あなたが患者だとしたら、どちらに信頼を感じるでしょうか?
■ 「更新が止まる理由」を整理してみると…
ここまでをまとめると、ホームページの更新が止まる理由には以下のような構造があります:
要因 | 具体的な本音 |
---|---|
情報不足 | ネタがない、何を書いていいかわからない |
優先順位の低さ | 本業が忙しくて後回しになる |
手間の多さ | 外注への連絡やCMS操作が面倒 |
意欲の欠如 | デザインが古い、やる気が出ない |
システム問題 | CMSが使いづらい、管理がブラックボックス化している |
効果不信 | 更新しても意味があると思えない |
どれも「担当者が悪い」のではなく、「仕組みの問題」「設計の問題」に近いといえます。
■ 更新が“継続される”仕組みとは
- 更新ルールが明文化されている
→「月1でニュース更新」「イベント後に必ずレポート掲載」など、ルールがあると行動が生まれる - 運用担当が“情報収集役”と“発信役”に分かれている
→1人で全部やろうとすると無理がある。役割分担がカギ。 - 更新が“外注化”されている
→更新の手順、ネタの抽出、公開作業まで委託されていると、滞りが少ない - 定例ミーティングがある
→月1で「今月更新すべき内容」の確認をするだけで、見落としが減る
■ ホームページの“価値”を眠らせないために
更新されないままのホームページは、まるで“シャッターの閉じたお店”と同じです。
それが悪い印象を与えるとは限りませんが、「選ばれる理由」にはなりにくい。
一方で、定期的に更新されているホームページは、「動いている感」「活発な印象」を与えます。
企業でも、医療機関でも、士業でも──更新が信用に変わるのです。
だからこそ、「更新できない自分を責める」のではなく、
更新しやすい仕組みや外部リソースの活用を考える方が、はるかに建設的です。
■ 最後に──「更新代行」はあくまで“入口”かもしれない
この記事を読んで、「自分もそうだ」と思った方は、無理にすぐ改善しようとしなくて構いません。

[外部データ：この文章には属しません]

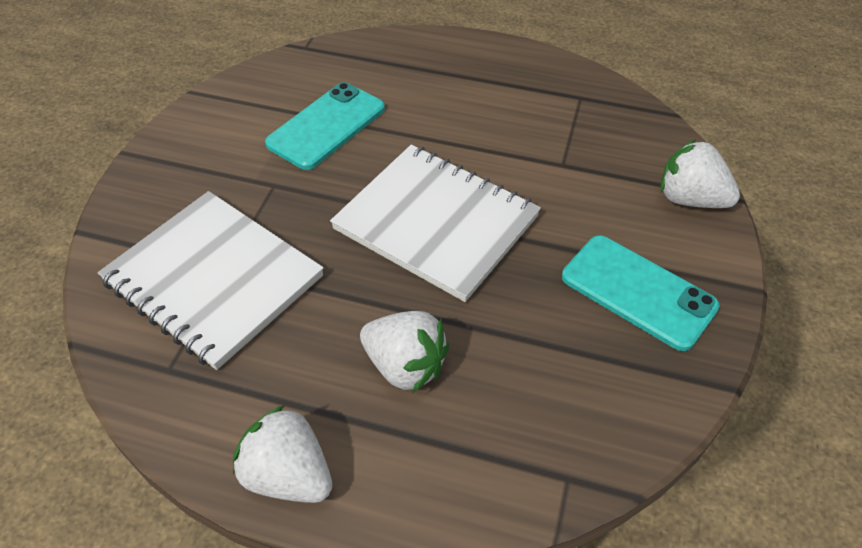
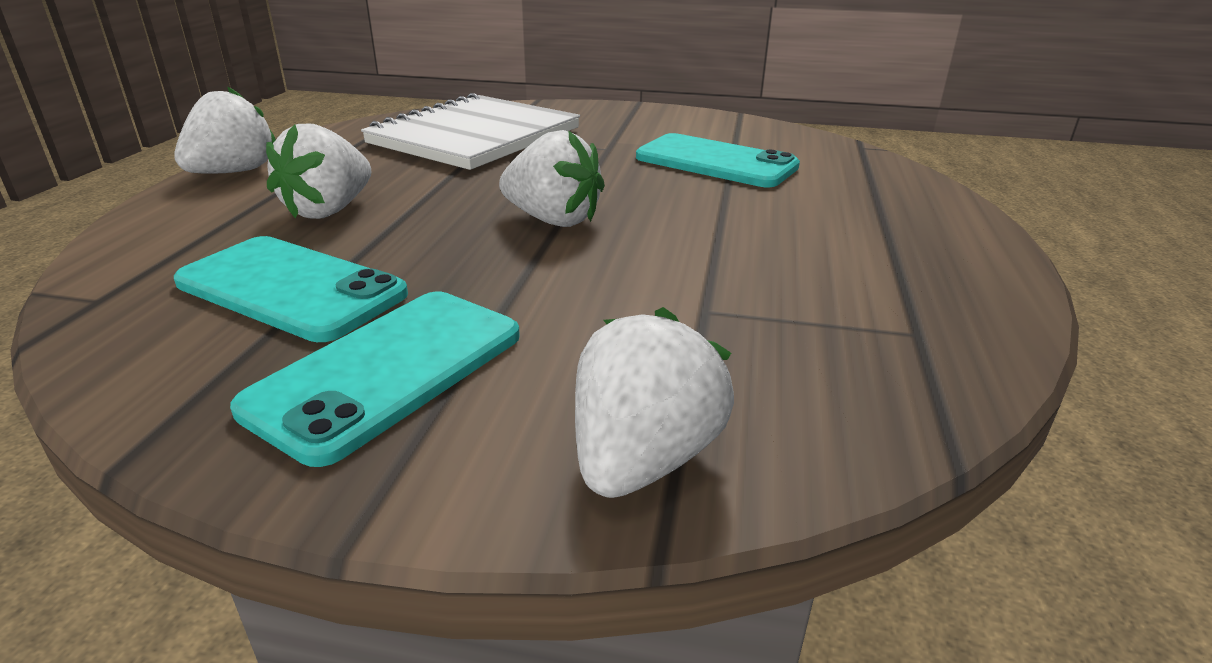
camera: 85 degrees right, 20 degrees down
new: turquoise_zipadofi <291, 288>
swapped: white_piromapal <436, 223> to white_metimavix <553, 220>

ただ、「ホームページの更新を止めること」は、“放置”ではなく“戦略”であってほしいのです。
そして、更新が続けられる仕組みを持つことは、
将来のホームページの全面リニューアル、事業拡大に向けた戦略設計への第一歩にもなります。
更新は、ただのお知らせ作業ではありません。
それは「企業と顧客の関係性」を形にしていく、大切な営みなのです。